Spanish occupational pension funds will make Q1 2020 returns of between -8% and -15%, most likely eroding the “extraordinary” performance of 2019, according to estimates from Mercer.

“Initial estimates show negative returns for all types of funds, from the most aggressive to most defensive,” said Xavier Bellavista, principal at Mercer. “In some cases, the negative return will be similar to the worst figures in 2008.”

Spanish pension funds had returned an average 8.7% over the course of 2019, according to the country’s Investment and Pension Fund Association (Inverco).

This compared with a gain of 4% for the 12 months to the end of September 2019, and a loss of 3.2% for calendar 2018.

The 2019 figure brought the average annualised returns for Spanish occupational funds to just under 2.8% for the three years to the end of 2019, and just over 2.8% for the five-year period.

Separate figures from Mercer’s Pension Investment Performance Service (PIPS) showed a median return for pension funds of 7.7% for calendar 2019.

The PIPS survey covered a large sample of pension funds, most of them occupational schemes.

Funds in the survey enjoyed double-digit performance across all equity classes, including returns of 20% in euro-zone, and around 25% in non-eurozone equities.

All fixed income asset classes also achieved an extraordinary performance. Euro-zone fixed income returned between 3-4%, while non-eurozone assets returned 15%, thanks to the intrinsic asset class performance plus currency appreciation.

The best-performing alternative asset was real estate, returning 25%, while hedge funds were the poorest performing asset class, gaining only 1.5%.

In terms of asset allocation, Bellavista said most funds are maintaining long-term strategies as they are, waiting for ongoing meetings to evaluate any need for change.

“During the last quarter of 2019, some funds adjusted their tactical views for 2020 to include some defensive bias, including equity hedging strategies,” he observed.

“These funds are incurring negative returns but beating their respective benchmarks.”

“These funds are incurring negative returns but beating their respective benchmarks”

Xavier Bellavista, principal at Mercer

However, Bellavista highlighted the existence of a high dispersion of returns between funds: “This dispersion – which is also relevant in the long term, over 10 and 15 years – means that some pension funds are not achieving their minimum desired objectives, i.e. beating inflation over the mid to long term.”

He continued: “We expect the historical dispersion in long-term returns among corporate pension funds in Spain will further widen.

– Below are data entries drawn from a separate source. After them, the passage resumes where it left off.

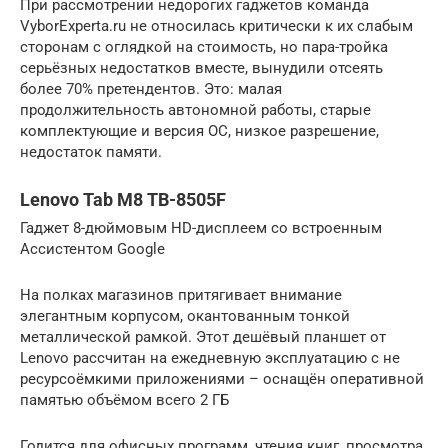
При рассмотрении недорогих гаджетов команда
VyborExperta.ru не относилась критически к их слабым
сторонам с оглядкой на стоимость, но пара-тройка
серьёзных недостатков вместе, вынудили отсеять
более 70% претендентов. Это: малая
продолжительность автономной работы, старые
комплектующие и версия ОС, низкое разрешение,
недостаток памяти.
Lenovo Tab M8 TB-8505F
Гаджет 8-дюймовым HD-дисплеем со встроенным
Ассистентом Google
На полках магазинов притягивает внимание
элегантным корпусом, окантованным тонкой
металлической рамкой. Этот дешёвый планшет от
Lenovo рассчитан на ежедневную эксплуатацию с не
ресурсоёмкими приложениями – оснащён оперативной
памятью объёмом всего 2 ГБ
Годится для офисных программ, чтения книг, просмотра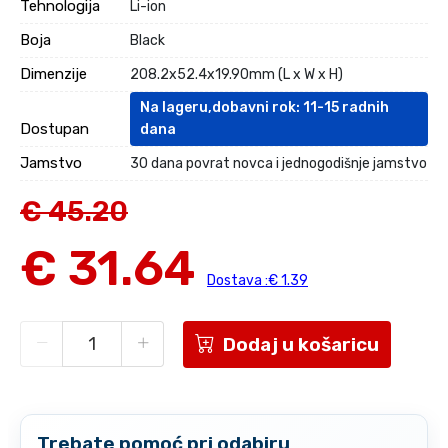
Tehnologija
Li-ion
Boja
Black
Dimenzije
208.2x52.4x19.90mm (L x W x H)
Na lageru,dobavni rok: 11-15 radnih
Dostupan
dana
Jamstvo
30 dana povrat novca i jednogodišnje jamstvo
€ 45.20
€ 31.64
Dostava :€ 1.39
Dodaj u košaricu
Trebate pomoć pri odabiru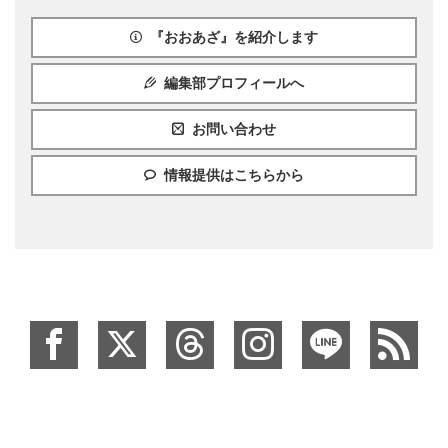
『おおあざ』を紹介します
編集部プロフィールへ
お問い合わせ
情報提供はこちらから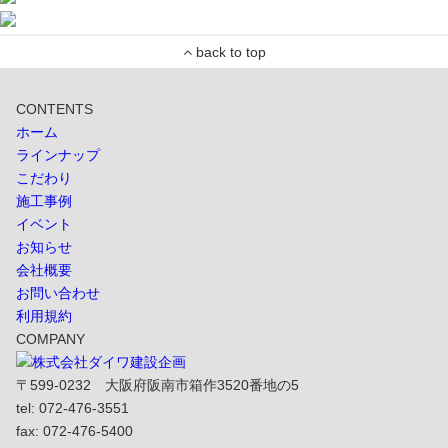
CONTENTS
ホーム
ラインナップ
こだわり
施工事例
イベント
お知らせ
会社概要
お問い合わせ
利用規約
COMPANY
〒599-0232 大阪府阪南市箱作3520番地の5
tel: 072-476-3551
fax: 072-476-5400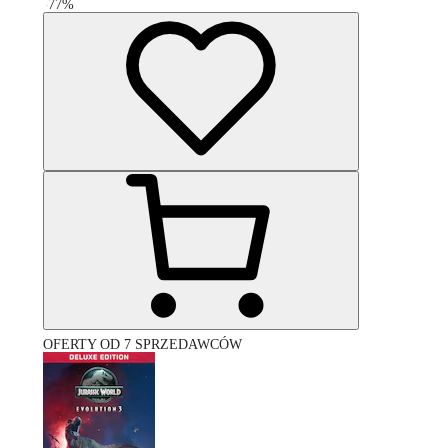
-
77
%
OFERTY OD 7 SPRZEDAWCÓW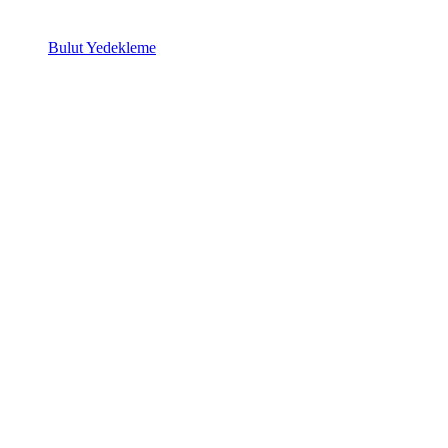
Bulut Yedekleme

This dispersion is very clear between funds with more diversified and global investment strategies, and those with more local, i.e. European, strategies.”

According to Bellavista, as of mid-March 2020, the parameters favouring diversified and global strategies are again performing better: better equity performance for non-eurozone assets – especially emerging markets – better fixed income performance, better returns for alternative portfolios, and the dollar acting as a safe haven.

Meanwhile, according to Inverco, non-domestic equities continued to be the largest asset class for pension funds as a whole, with a slight increase in allocation to 23.2% of assets over the fourth quarter. The equity allocation remained stable at 36.4% of assets.

Fixed income overall fell over the fourth quarter, to 45.3% of portfolios. While Spanish government bonds continued to decline in terms of importance they still formed 20% of assets.

A further 14.8% was in Spanish corporate bonds, with 10.5% in non-domestic fixed income.

Inverco said that, at the end of December, total assets under management for the Spanish occupational pensions sector stood at €35.7bn, an increase of 5.6% over the past year.

The number of participants in the occupational system fell slightly over the same period, to just under 2 million.